Bind 8.2.3, query-restart on expired NS and A record

Wed Oct 10 13:31:30 UTC 2001

[Mark.Andrews at isc.org: Wed, Oct 10, 2001 at 10:19:13AM +1000]
> 
> > does a bind 8.2.3 stub resolver ever overwrite existing cache entries
> > with records received from an additional section for the same record?
> 
> 	Well given that the stub resolver doesn't have a cache this
> 	does not make sence the way it was written.

you and kevin are right here: I meant a recursive server. sorry for
the confusion.

>	The nameserver does not refresh TTL based on answers it
> 	receives (though earlier versions did creating server lock).

I think this is the source of my problem.. Bind 8 does not refresh
TTLs even for expired records - expired records must first be
explicitly deleted before a record with a fresh TTL will take their
place.. I think this can be problematic with respect to glue
records. I'll back it up with a bind trace in a second.

But the setting is this: the cache has a stale A record for
gluetest.limey.net, it also has a stale NS record for
gluetest.limey.net (that delegates to px.limey.net), and it also has a
stale A record for px.limey.net. It has 2 fresh NS records for
limey.net (delegating to sidehack.gweep.net and ayup.limey.net) as
well as a fresh A records for sidehack and ayup.

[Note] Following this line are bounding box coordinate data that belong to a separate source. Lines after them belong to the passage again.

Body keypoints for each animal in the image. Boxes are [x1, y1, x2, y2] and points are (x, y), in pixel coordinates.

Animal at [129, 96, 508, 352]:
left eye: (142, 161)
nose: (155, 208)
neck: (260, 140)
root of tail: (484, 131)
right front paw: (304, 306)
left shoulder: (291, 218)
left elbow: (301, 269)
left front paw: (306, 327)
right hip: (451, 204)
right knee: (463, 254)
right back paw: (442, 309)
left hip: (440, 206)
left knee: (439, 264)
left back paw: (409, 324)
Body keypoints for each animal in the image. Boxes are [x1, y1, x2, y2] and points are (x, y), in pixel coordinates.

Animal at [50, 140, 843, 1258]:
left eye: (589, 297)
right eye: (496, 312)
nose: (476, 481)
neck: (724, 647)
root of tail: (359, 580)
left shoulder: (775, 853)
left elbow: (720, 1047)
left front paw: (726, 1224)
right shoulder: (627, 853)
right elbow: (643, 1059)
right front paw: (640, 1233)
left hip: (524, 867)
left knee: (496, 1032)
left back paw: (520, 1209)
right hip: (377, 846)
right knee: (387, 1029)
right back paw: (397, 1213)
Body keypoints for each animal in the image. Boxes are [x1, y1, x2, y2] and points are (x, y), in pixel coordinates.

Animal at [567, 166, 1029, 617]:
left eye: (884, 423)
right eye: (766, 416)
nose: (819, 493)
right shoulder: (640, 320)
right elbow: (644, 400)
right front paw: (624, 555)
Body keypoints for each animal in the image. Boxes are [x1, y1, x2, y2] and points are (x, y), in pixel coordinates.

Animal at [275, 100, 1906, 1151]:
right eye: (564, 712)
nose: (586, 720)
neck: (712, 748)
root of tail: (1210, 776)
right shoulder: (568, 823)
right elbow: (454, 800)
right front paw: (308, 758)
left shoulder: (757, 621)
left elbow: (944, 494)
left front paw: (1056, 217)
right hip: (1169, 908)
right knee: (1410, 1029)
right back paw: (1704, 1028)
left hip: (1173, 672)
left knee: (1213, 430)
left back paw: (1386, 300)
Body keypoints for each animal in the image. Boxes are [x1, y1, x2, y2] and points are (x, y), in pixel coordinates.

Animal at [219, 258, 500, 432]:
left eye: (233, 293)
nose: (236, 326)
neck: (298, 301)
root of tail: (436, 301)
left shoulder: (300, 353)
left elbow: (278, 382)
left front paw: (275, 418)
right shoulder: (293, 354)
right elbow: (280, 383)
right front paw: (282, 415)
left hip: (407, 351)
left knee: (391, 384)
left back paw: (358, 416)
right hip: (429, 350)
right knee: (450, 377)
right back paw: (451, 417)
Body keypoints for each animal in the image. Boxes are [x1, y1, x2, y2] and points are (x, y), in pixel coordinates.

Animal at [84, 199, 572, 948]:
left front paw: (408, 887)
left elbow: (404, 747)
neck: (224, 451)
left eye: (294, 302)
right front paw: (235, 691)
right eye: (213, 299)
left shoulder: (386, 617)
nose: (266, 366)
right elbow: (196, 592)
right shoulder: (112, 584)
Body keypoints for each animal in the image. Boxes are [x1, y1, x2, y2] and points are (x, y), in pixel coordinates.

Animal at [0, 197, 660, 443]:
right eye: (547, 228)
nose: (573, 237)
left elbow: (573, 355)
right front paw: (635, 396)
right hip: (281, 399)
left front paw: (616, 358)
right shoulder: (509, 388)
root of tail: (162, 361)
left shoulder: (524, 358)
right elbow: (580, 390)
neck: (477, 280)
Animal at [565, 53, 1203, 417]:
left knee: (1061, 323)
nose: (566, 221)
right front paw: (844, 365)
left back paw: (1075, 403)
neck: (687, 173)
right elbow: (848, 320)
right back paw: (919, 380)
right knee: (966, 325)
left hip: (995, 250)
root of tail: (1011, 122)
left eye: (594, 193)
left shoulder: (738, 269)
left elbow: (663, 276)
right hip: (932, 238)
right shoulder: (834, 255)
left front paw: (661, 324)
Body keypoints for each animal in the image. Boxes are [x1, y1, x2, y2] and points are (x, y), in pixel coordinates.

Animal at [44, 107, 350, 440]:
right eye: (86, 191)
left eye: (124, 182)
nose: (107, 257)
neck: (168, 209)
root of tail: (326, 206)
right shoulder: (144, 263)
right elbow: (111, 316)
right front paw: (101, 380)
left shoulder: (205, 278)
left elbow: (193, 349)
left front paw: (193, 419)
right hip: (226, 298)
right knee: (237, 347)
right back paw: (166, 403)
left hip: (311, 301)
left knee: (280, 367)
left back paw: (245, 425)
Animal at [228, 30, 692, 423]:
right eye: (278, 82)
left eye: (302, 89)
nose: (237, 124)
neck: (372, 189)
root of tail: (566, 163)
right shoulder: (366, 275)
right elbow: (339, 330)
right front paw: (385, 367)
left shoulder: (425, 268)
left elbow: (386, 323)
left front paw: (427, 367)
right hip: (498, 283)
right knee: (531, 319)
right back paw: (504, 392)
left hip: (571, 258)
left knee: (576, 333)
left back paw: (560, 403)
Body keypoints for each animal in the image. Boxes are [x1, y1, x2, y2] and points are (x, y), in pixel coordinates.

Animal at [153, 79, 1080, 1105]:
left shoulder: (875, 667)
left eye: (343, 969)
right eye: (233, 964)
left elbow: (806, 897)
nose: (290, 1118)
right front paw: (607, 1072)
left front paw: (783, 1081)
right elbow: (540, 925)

[** First we find the A for gluetest.limey.net, figure out that it's
    stale and delete it. **]
req: found 'gluetest.limey.net' as 'gluetest.limey.net' (cname=0)
stale: ttl 1002571133 -7 (x2)
delete_all(0x80ef0e0:"gluetest" IN A)

[** The best we can do with what is fresh is to contact the limey.net
     nameservers. They reply with an NS record and a glue record **]
nslookup(nsp=0xbfbfeaf8, qp=0x810f000, "gluetest.limey.net")
nslookup: NS "AYUP.limey.net" c=1 t=2 (flags 0x2)
nslookup: NS "SIDEHACK.GWEEP.net" c=1 t=2 (flags 0x2)
nslookup: 2 ns addrs total
forw: forw -> [65.105.101.18].53 ds=4 nsid=1531 id=37409 18ms retry
4sec
Response (USER NORMAL -) nsid=1531 id=37409
gluetest.limey.net.     1m41s IN NS     px.limey.net.
px.limey.net.           4m1s IN A       204.168.16.17
rrextract: dname gluetest.limey.net type 2 class 1 ttl 100
rrextract: dname px.limey.net type 1 class 1 ttl 100

[** Now, as I understand it, we check the extracted records against
  the existing cache.. The NS records doesn't match anything (we just
  deleted it, but px.limey.net matches an existing record. That record
  is stale, but we pay no heed **]
rrsetupdate: gluetest.limey.net
rrsetcmp: no records in database
rrsetupdate: gluetest.limey.net 0
rrsetupdate: px.limey.net
rrsetcmp: rrsets matched

[** we now write the NS to the cache.. but not the A. When I run this
    same trace on a clean cache it writes both the NS and the A here. **]
db_update(gluetest.limey.net, 0x810c1f8, 0x810c1f8, 0, 031, 0x80feca0)
db_update: adding 0x810c1f8

[** we now return to the business of following that delegation - but 
    the server can't find the px A record "wanted!" **]
resp: nlookup(gluetest.limey.net) qtype=1
resp: found 'gluetest.limey.net' as 'gluetest.limey.net' (cname=0)
wanted(0x810c1f8, IN A) [IN NS]

we now need to start a query for px.limey.net - that triggers the
query restart behavior and timeouts which started all of this in the
first place.. The problem seems to be that in order to get a TTL
updated you have to be explicitly deleted - and deletions only happen
when the cache has already looked up stale data.. because glue records
are really hints about future queries, they are not pre-emptively
deleted.

-P